Sin embargo, los críticos señalan que varias de las obras anunciadas permanecen inconclusas o en etapas iniciales. El proyecto de modernización del centro comercial, la recuperación de diversos espacios urbanos y algunas acciones relacionadas con servicios públicos siguen siendo temas que la ciudadanía espera ver materializados en su totalidad.
Curiosidad:
En política, muchas veces el éxito de una administración no se mide únicamente por las obras terminadas, sino por la capacidad de convertir proyectos en políticas públicas que trasciendan a un solo gobierno.
El tema más complejo dentro del análisis sigue siendo la seguridad.

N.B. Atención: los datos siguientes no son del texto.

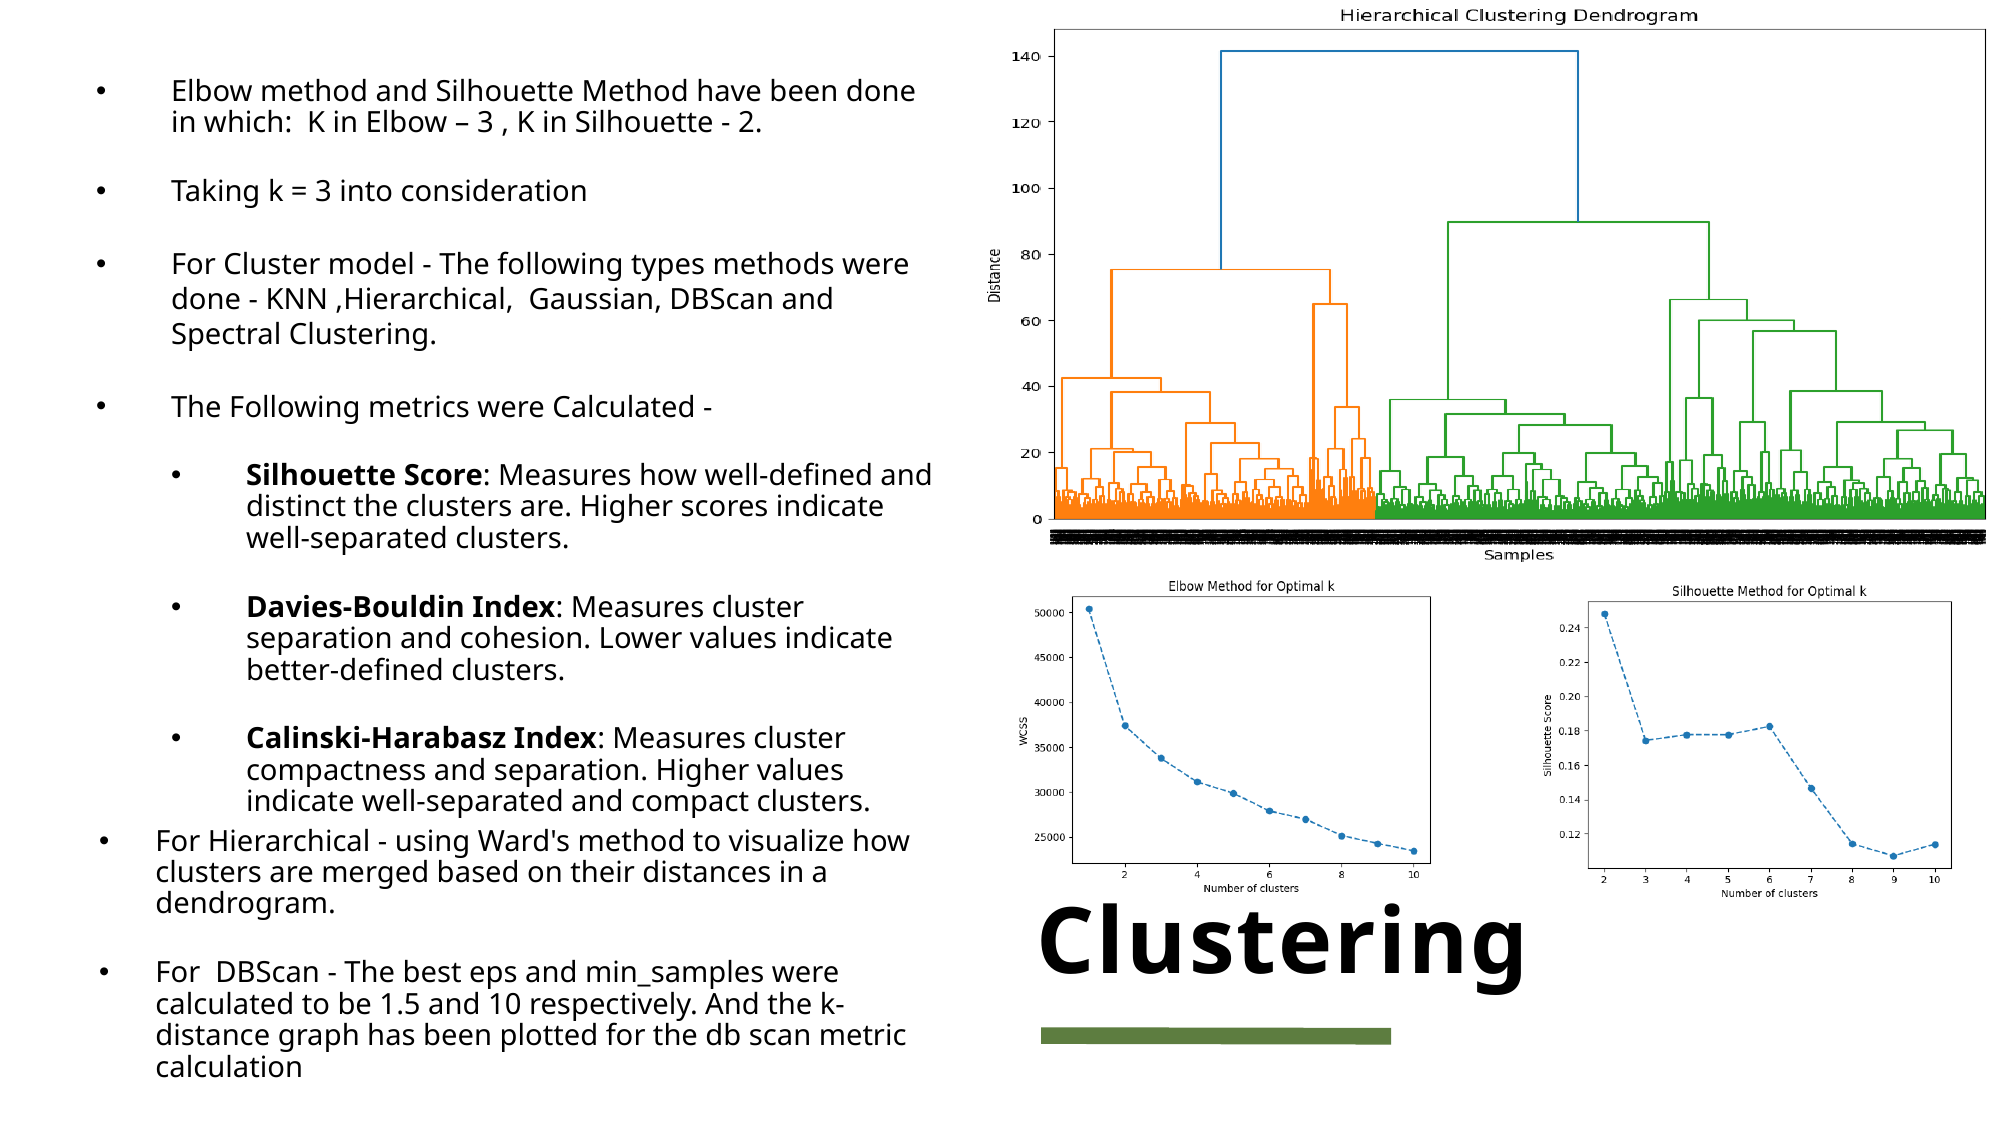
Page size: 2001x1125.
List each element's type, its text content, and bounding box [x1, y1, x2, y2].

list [1536, 578, 1958, 906]
text_box For Hierarchical - using Ward's method to visualize how clusters are merged based on their distances in a dendrogram. For DBScan - The best eps and min_samples were calculated to be 1.5 and 10 respectively. And the k-distance graph has been plotted for the db scan metric calculation [84, 818, 975, 1125]
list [974, 0, 2000, 570]
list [1012, 573, 1437, 902]
title Clustering [1036, 574, 1847, 992]
list Elbow method and Silhouette Method have been done in which: K in Elbow – 3 , K in Silhouette - 2. Taking k = 3 into consideration For Cluster model - The following types methods were done - KNN ,Hierarchical, Gaussian, DBScan and Spectral Clustering. The Following metrics were Calculated - Silhouette Score: Measures how well-defined and distinct the clusters are. Higher scores indicate well-separated clusters. Davies-Bouldin Index: Measures cluster separation and cohesion. Lower values indicate better-defined clusters. Calinski-Harabasz Index: Measures cluster compactness and separation. Higher values indicate well-separated and compact clusters. [95, 31, 949, 700]
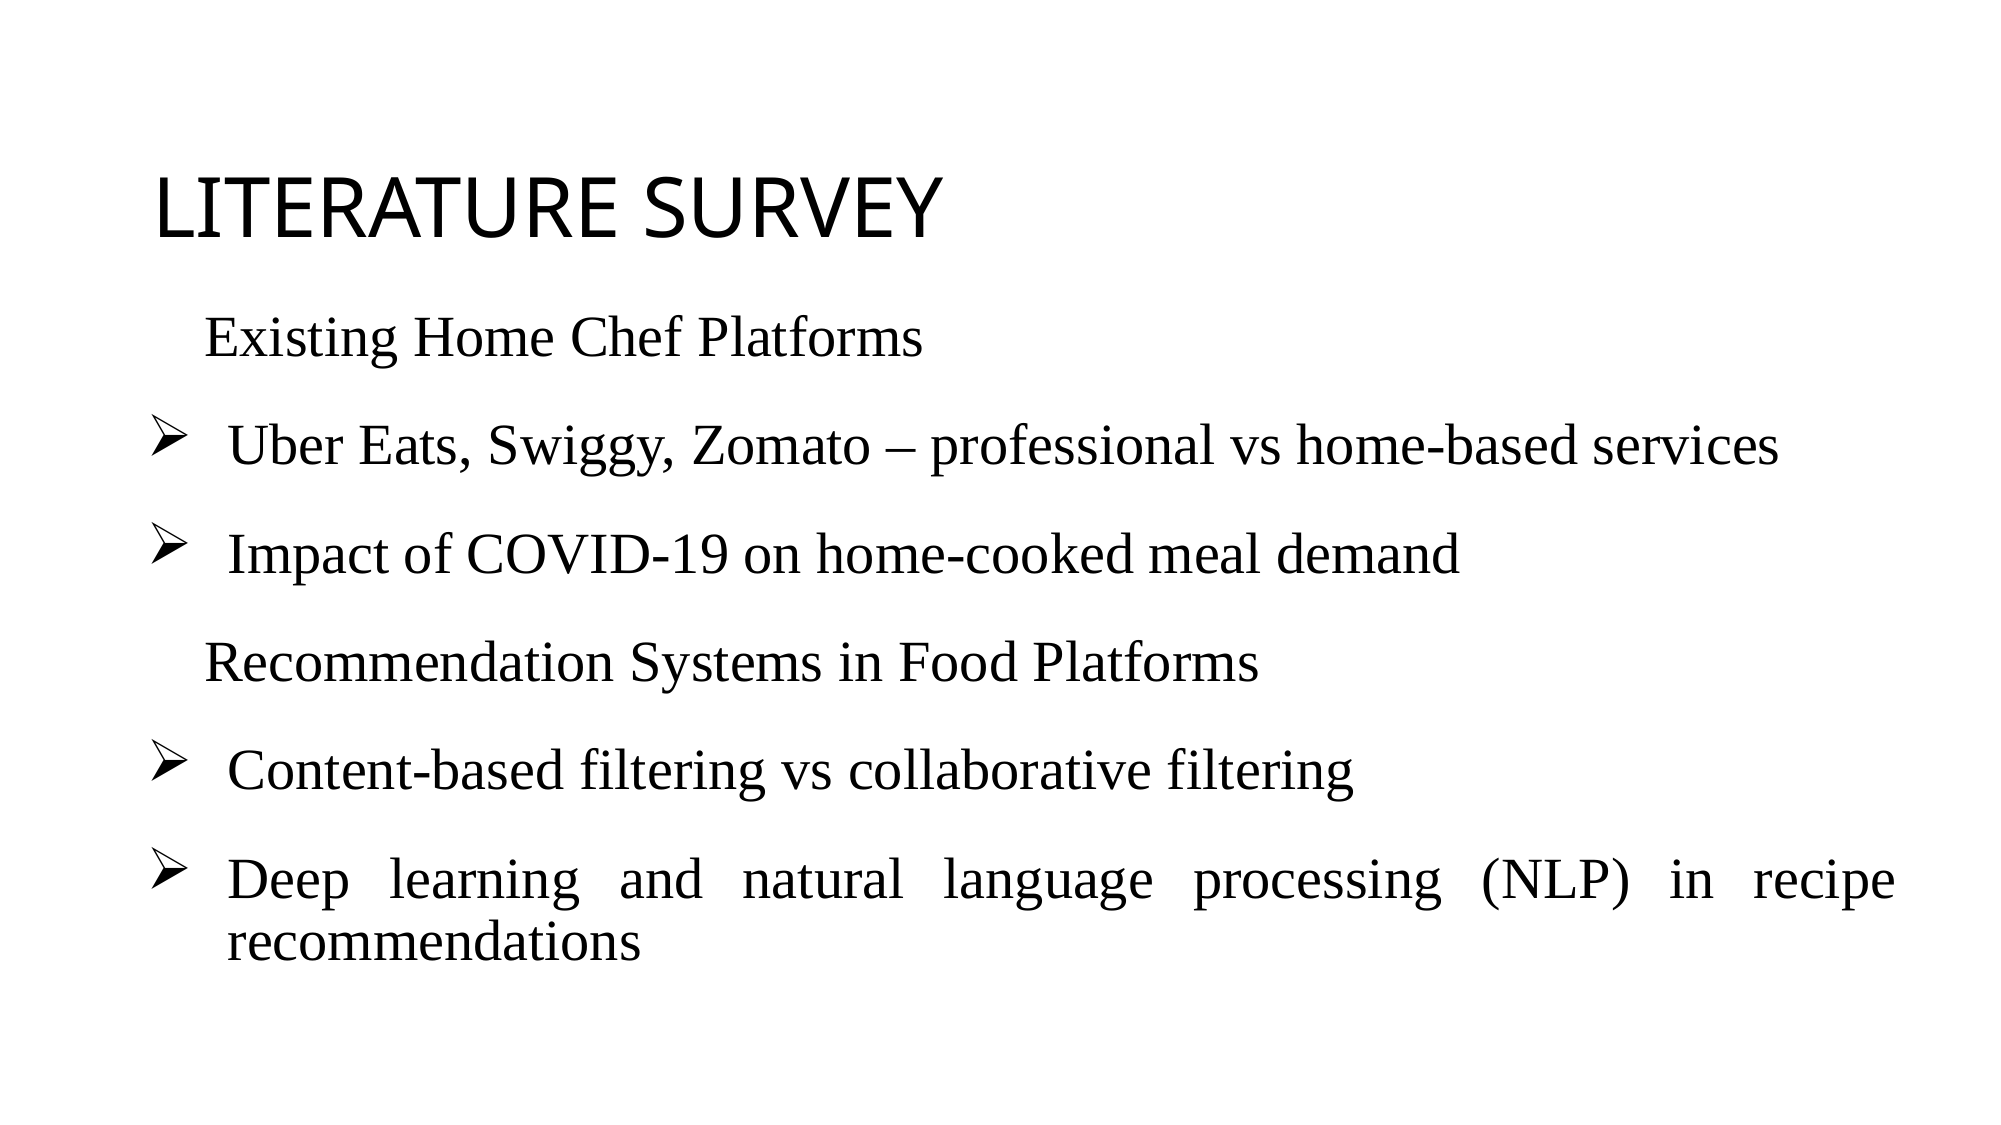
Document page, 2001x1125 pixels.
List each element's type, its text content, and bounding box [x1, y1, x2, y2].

Desde la postura oficial se argumenta que los indicadores muestran una disminución en delitos de alto impacto respecto a años anteriores. La administración municipal ha destacado constantemente la coordinación con la Marina, Guardia Nacional, Ejército y corporaciones estatales como parte de una estrategia integral.
Pero la percepción ciudadana suele contar una historia diferente. Para muchas familias de OBR, la tranquilidad sigue siendo una asignatura pendiente. La presencia frecuente de hechos violentos, desapariciones y operativos de seguridad mantiene vivo el debate sobre si las mejoras estadísticas realmente se reflejan en la vida cotidiana de las personas.
Curiosidad:
Los especialistas en seguridad consideran que la percepción ciudadana puede tardar años en modificarse, incluso cuando los indicadores oficiales muestran mejoras sostenidas en determinados delitos.
Más allá de las cifras, Lamarque deja un municipio que continúa enfrentando desafíos históricos: drenajes colapsados, bacheo, crecimiento urbano, generación de empleo y fortalecimiento de servicios públicos. Son temas que ningún gobierno ha logrado resolver por completo y que seguirán formando parte de la agenda de quien encabece la administración durante los próximos años.
Su licencia también representa una prueba para el grupo político que lo acompaña. Si los proyectos continúan avanzando durante su ausencia, sus colaboradores podrán argumentar que construyó una estructura institucional sólida. Si por el contrario se presentan retrocesos o estancamientos, la oposición encontrará argumentos para cuestionar la continuidad de su modelo de gobierno.
Curiosidad:
Las licencias temporales de alcaldes que buscan otros cargos suelen convertirse en un examen político indirecto, ya que permiten medir qué tan dependiente era la administración de una sola figura.
Quizá la pregunta más importante no sea si Javier Lamarque logrará o no convertirse en candidato a gobernador. La verdadera interrogante es cómo será recordado por los ciudadanos de OBR cuando termine este capítulo político. ¿Como el alcalde que impulsó una transformación urbana? ¿Como un gobernante que enfrentó circunstancias extraordinarias? ¿O como un líder que dejó tareas pendientes para las siguientes administraciones?
La respuesta probablemente no se encuentre en los discursos, ni en las redes sociales, ni siquiera en las campañas que están por venir. La respuesta estará en la memoria de los habitantes de OBR, quienes al final serán los encargados de juzgar si estos años representaron un avance, una oportunidad desaprovechada o simplemente una etapa más dentro de la larga historia política del municipio.